What needs to be done: Find the line that contains "masyarakat. BNI terus". Copy it and every line after it to the end of the material below, exactly, with no pictures.

Task inputs:
#####
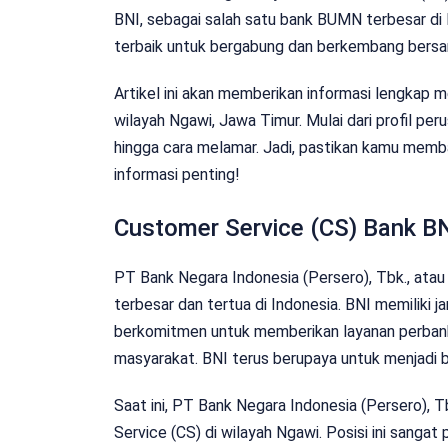
BNI, sebagai salah satu bank BUMN terbesar di
terbaik untuk bergabung dan berkembang bers
Artikel ini akan memberikan informasi lengkap
wilayah Ngawi, Jawa Timur. Mulai dari profil peru
hingga cara melamar. Jadi, pastikan kamu membac
informasi penting!
Customer Service (CS) Bank B
PT Bank Negara Indonesia (Persero), Tbk., atau 
terbesar dan tertua di Indonesia. BNI memiliki ja
berkomitmen untuk memberikan layanan perbanka
masyarakat. BNI terus berupaya untuk menjadi b
Saat ini, PT Bank Negara Indonesia (Persero),
Service (CS) di wilayah Ngawi. Posisi ini sang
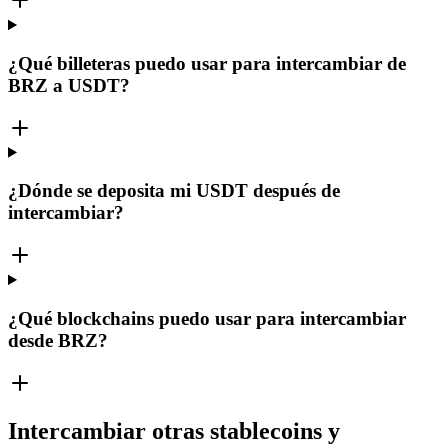
¿Qué billeteras puedo usar para intercambiar de
BRZ a USDT?
¿Dónde se deposita mi USDT después de
intercambiar?
¿Qué blockchains puedo usar para intercambiar
desde BRZ?
Intercambiar otras stablecoins y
#####
Finished task:
masyarakat. BNI terus berupaya untuk menjadi b
Saat ini, PT Bank Negara Indonesia (Persero),
Service (CS) di wilayah Ngawi. Posisi ini sang
¿Qué billeteras puedo usar para intercambiar de
BRZ a USDT?
¿Dónde se deposita mi USDT después de
intercambiar?
¿Qué blockchains puedo usar para intercambiar
desde BRZ?
Intercambiar otras stablecoins y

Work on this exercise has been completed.